En parte porque Dillon no calla. Sigue la percusión y él sigue hablando (no se sabe si de fondo o no); lo hace, al menos, sobre el motivo oficial que nos ha reunido, de nuevo, en una sala de cine. El hombre llega a la 68ª edición de Zinemaldia para presentar, fuera de la Competición por la Concha de Oro, su nuevo trabajo como director. Recordemos que la última vez que decidió ponerse detrás de las cámaras (de esto hará ya casi dos décadas), el experimento resultó en ‘La ciudad de los fantasmas’, un sudoroso thriller ambientado en las selvas del sudeste asiático.

Aquello fue, para entendernos, un campo de minas, un tropel de personajes y líneas argumentales que se pisaban las unas a las otras, un caos (incluso un desastre)… no exento de cierto carisma: el que late en los espíritus tan libres, que no se preocupan lo más mínimo por la impresión que causan en su audiencia. Pues bien, dieciocho años después de aquel paso en semi-falso, Matt Dillon reincide en el puesto de mando, esto sí, ahora desde los teóricamente más estables terrenos de la no-ficción. Da igual, porque los pecados son más o menos los mismos.

******

» Trabajo requerido
a) Según el texto sobre el nuevo trabajo de Matt Dillon como director, ¿en qué edición de Zinemaldia presenta su película?
b) Prosigue el texto sobre el nuevo trabajo de Matt Dillon como director a partir de su última oración.

» Extractos de entradas

******

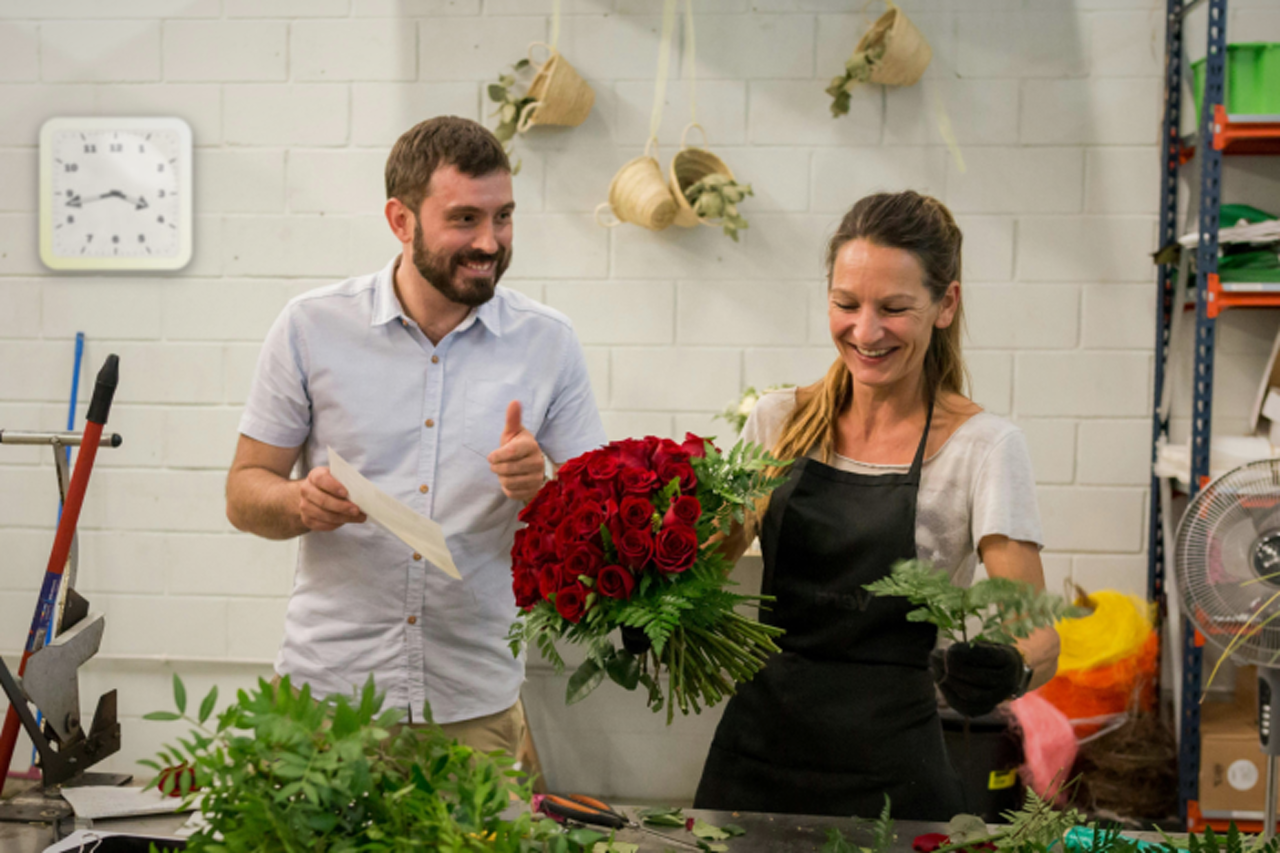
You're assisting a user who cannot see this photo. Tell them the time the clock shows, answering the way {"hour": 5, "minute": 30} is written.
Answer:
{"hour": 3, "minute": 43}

******

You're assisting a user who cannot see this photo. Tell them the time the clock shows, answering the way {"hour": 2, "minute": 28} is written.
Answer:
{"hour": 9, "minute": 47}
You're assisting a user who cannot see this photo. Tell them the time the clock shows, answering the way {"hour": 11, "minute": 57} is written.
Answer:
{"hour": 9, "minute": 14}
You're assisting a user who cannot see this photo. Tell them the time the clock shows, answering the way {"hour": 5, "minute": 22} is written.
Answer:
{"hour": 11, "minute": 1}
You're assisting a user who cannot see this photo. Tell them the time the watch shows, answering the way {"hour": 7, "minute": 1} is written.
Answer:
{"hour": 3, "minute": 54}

******

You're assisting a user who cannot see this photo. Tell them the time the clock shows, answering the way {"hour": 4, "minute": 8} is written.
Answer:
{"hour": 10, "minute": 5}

******

» Respuestas por tarea
a) En la 68ª edición.

b)
‘El Gran Fellove’ es un documental dedicado primero al ego de todas las personas dispuestas a dejarse entrevistar (Matt Dillon incluido, claro), pero sobre todo a la figura de Francisco Fellove, compositor y cantante cubano; artista fundamental (aunque históricamente en la sombra) para entender la evolución y expansión de la música de su país natal. La película se auto-define como un acto de «arqueología artística», pues su propósito es el de reivindicar; el de rescatar del olvido esas melodías, esos discos que, hasta hace nada, eran patrimonio exclusivo de la parroquia más melómana.
No hará ni dos días, el experto en la materia Julien Temple paseaba por este mismo festival su último trabajo, ‘Crock of Gold: A Few Rounds with Shane MacGowan’, una pieza que aunque en algunos momentos adoleciera de encorsetamiento con respecto a ciertos códigos televisivos, finalmente sobresalía por la arriesgada (y por esto brillante) decisión de dejarse empapar por el objeto de estudio. Así, el ‘típico documental’ sobre una celebridad acabó convirtiéndose en un más que interesante receptáculo para su incontenible personalidad.
Aquí, con ‘El Gran Fellove’, ocurre prácticamente lo contrario. Si bien dicho artista consigue asentarse en la omnipresencia (ya sea a través del montaje de material de archivo, de filmaciones del propoio Dillon o de entrevistas de cara a la cámara, casi siempre se está hablando de él), lo cierto es que, como ya sucediera en su primer trabajo como director, el resultado final se entiende sobre todo a partir de la acumulación descabezada. De la voluntad de quien mueve los hilos, tan obsesionado en ir sumando testigos y batallitas, que el ruido resultante de dicha aglutinación queda muy cerca de acaparar el primer plano.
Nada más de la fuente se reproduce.